(Document segment begins)

Activity 3 - Concreção 9983
In Concreção 9983, Sacilotto uses geometric transformations to compose non-convex hexagons in the shape of L's, combined with the use of vibrant colors, resulting in a visually striking piece — a true masterpiece, just like all of his compositions. Sacilotto always went far beyond the simple composition of geometric shapes and made use of an exclusive color palette. In this artwork, in my opinion, he stood out for the diversity of materials and methods employed.
![Exhibition [i]Sacilotto em Movimento[/i], Casa do Olhar Luiz Sacilotto, Santo André - SP, on June 22, 2024.
Source: The author.](https://www.geogebra.org/resource/r6vwddd7/iVpuzNn3jJM3ML7e/material-r6vwddd7.png)
![Exhibition [i]Sacilotto em Movimento[/i], Casa do Olhar Luiz Sacilotto, Santo André - SP, on June 22, 2024.
Source: The author.](https://www.geogebra.org/resource/pxt6tvra/tJLwVsayhx8rRn3K/material-pxt6tvra.png)
His works frequently feature strict geometric patterns and abstract shapes that interact dynamically, creating illusions of movement. He used lines, polygons, circles, and others, organized precisely, generating compositions that seem to shift positions as the viewer moves. This sense of movement is generated by the repetition and transformation of geometric shapes, which creates a direct connection with the idea of what we call Geometry of Motion. The Geometry of Motion, or Geometry of Transformations, focuses not on the study of plane figures and their properties, but on the movements that such figures can undergo in the plane, without altering their shape or properties. In this geometry, the focus is on isometric transformations: rotation, translation, and reflection.
![[i]Concreção 9983[/i], 1999
Acrylic on canvas
70 × 70 cm
Private collection, São Paulo
Source: Sacilotto, 2021](https://www.geogebra.org/resource/bffpctfs/ecKBNgBeLJUMEjLo/material-bffpctfs.png)
The presence of the Geometry of Motion is a prominent feature in many of Sacilotto's works. In the specific case of Concreção 9983, we can observe the presence of rotations and translations.
In previous activities, we used the commands Translate, Reflect, and Rotate, embedding them in button programming to recreate Sacilotto's works. By clicking these buttons, we were able to follow step by step the construction of the reinterpretations. However, this process can be quite tedious and laborious when reproducing an artwork by this artist.
Sacilotto was meticulous in his calculations, carefully exploring mathematical and geometric properties to compose his works. We have already seen that he used symmetries, repetitions, and geometric transformations precisely to achieve the desired effect. Therefore, recreating some of his works using GeoGebraScript programming not only allows for a visual reinterpretation but also provides a deeper understanding of his creative processes. By using sequences in programming, we can automate transformations such as translations, rotations, and reflections, making it easier to replicate the geometric structures that Sacilotto employed with such precision.
![[i]Concreção 9983[/i], 1999
Acrylic on canvas
70 × 70 cm
Private collection, São Paulo
Source: Sacilotto, 2021](https://www.geogebra.org/resource/yvkv5ewm/vLbs7pWPDYoI6TLF/material-yvkv5ewm.png)

(Document segment ends)
(Entries shown begins)

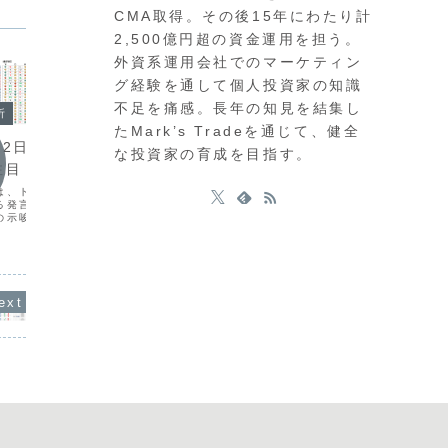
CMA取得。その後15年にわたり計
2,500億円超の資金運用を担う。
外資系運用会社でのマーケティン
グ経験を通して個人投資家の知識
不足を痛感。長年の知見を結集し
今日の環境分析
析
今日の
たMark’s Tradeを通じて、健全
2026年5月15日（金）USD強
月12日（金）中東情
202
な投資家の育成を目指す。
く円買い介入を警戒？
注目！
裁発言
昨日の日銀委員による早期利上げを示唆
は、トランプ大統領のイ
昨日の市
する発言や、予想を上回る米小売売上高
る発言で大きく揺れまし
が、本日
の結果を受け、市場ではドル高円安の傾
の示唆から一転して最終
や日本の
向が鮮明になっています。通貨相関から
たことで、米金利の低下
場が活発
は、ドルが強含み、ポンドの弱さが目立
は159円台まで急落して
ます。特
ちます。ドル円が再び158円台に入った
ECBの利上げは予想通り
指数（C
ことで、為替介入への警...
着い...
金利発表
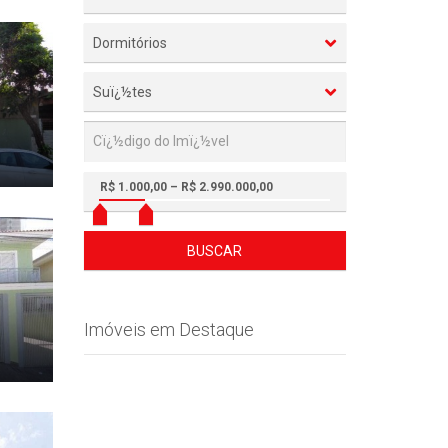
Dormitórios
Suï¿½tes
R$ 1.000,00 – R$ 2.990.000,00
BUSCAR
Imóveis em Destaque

(Entries shown ends)
(Entries shown begins)

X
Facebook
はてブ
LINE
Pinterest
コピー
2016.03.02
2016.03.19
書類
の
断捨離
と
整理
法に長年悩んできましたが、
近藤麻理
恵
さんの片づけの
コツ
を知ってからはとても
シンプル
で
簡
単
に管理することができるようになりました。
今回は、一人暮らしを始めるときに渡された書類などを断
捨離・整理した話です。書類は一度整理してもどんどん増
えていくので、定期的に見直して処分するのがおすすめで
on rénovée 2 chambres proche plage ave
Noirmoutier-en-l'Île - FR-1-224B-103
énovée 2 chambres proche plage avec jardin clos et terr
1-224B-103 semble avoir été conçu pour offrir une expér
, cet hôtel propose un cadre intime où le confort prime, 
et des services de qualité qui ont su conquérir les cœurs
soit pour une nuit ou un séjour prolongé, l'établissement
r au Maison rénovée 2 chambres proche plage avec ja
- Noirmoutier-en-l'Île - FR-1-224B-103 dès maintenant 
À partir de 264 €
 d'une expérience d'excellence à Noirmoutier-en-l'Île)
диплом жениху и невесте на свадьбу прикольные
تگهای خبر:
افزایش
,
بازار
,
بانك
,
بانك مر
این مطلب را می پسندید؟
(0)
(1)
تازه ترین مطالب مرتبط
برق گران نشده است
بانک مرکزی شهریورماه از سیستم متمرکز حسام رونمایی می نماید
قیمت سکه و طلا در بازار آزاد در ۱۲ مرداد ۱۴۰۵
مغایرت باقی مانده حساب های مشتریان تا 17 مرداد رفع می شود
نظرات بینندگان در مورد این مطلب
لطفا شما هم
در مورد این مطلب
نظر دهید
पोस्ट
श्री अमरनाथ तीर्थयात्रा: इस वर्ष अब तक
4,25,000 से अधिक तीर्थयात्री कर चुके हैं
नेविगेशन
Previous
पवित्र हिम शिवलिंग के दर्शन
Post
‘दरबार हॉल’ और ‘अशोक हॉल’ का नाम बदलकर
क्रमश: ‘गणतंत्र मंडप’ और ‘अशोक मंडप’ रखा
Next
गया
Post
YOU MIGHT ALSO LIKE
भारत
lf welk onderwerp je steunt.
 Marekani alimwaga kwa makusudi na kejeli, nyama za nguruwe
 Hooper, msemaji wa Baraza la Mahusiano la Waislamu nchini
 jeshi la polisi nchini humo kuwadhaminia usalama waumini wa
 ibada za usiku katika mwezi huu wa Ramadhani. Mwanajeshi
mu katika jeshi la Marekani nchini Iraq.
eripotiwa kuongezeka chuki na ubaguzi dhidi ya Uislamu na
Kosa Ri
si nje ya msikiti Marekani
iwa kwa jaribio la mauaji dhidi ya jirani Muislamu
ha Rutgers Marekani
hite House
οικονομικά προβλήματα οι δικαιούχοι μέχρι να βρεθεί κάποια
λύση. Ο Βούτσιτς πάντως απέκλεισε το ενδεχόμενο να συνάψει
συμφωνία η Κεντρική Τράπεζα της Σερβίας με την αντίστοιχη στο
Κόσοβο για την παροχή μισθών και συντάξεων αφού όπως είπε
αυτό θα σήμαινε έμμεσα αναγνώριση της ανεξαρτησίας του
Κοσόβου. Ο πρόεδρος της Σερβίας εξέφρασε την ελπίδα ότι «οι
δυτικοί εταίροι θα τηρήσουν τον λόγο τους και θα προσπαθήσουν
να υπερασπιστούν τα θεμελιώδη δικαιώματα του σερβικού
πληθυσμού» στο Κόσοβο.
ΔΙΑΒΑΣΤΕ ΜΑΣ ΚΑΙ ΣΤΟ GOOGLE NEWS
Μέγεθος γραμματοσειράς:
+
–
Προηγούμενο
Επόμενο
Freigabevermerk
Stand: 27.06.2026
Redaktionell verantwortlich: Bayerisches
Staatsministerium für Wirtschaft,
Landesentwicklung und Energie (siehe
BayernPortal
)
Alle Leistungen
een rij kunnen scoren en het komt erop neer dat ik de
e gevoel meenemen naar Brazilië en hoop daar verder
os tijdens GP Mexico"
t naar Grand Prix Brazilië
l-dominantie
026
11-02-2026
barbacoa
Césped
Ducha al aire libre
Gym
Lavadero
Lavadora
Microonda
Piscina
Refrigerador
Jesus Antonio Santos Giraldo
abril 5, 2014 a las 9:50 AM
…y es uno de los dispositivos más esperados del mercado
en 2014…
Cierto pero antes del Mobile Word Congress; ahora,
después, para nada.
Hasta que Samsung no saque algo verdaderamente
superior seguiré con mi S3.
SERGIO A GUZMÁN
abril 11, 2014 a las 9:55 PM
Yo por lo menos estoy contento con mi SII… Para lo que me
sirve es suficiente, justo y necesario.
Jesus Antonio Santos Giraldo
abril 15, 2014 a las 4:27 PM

(Entries shown ends)

Requirement 1: Write out the passage on Concreção 9983 word for word, beginning at the words "Sacilotto was meticulous" and stopping after "with such precision.".
Requirement 2: Convert the rows from the line containing "CMA取得。その後15年にわたり計" through the line containing "Imóveis em Destaque" into a JSON list of strings, one string per line. Skip blank lines and leave the pictures out.
The passage on Concreção 9983 and the rows have no connection to each other.

Task output 1:
Sacilotto was meticulous in his calculations, carefully exploring mathematical and geometric properties to compose his works. We have already seen that he used symmetries, repetitions, and geometric transformations precisely to achieve the desired effect. Therefore, recreating some of his works using GeoGebraScript programming not only allows for a visual reinterpretation but also provides a deeper understanding of his creative processes. By using sequences in programming, we can automate transformations such as translations, rotations, and reflections, making it easier to replicate the geometric structures that Sacilotto employed with such precision.

Task output 2:
[
  "CMA取得。その後15年にわたり計",
  "2,500億円超の資金運用を担う。",
  "外資系運用会社でのマーケティン",
  "グ経験を通して個人投資家の知識",
  "不足を痛感。長年の知見を結集し",
  "今日の環境分析",
  "析",
  "今日の",
  "たMark’s Tradeを通じて、健全",
  "2026年5月15日（金）USD強",
  "月12日（金）中東情",
  "202",
  "な投資家の育成を目指す。",
  "く円買い介入を警戒？",
  "注目！",
  "裁発言",
  "昨日の日銀委員による早期利上げを示唆",
  "は、トランプ大統領のイ",
  "昨日の市",
  "する発言や、予想を上回る米小売売上高",
  "る発言で大きく揺れまし",
  "が、本日",
  "の結果を受け、市場ではドル高円安の傾",
  "の示唆から一転して最終",
  "や日本の",
  "向が鮮明になっています。通貨相関から",
  "たことで、米金利の低下",
  "場が活発",
  "は、ドルが強含み、ポンドの弱さが目立",
  "は159円台まで急落して",
  "ます。特",
  "ちます。ドル円が再び158円台に入った",
  "ECBの利上げは予想通り",
  "指数（C",
  "ことで、為替介入への警...",
  "着い...",
  "金利発表",
  "Dormitórios",
  "Suï¿½tes",
  "R$ 1.000,00 – R$ 2.990.000,00",
  "BUSCAR",
  "Imóveis em Destaque"
]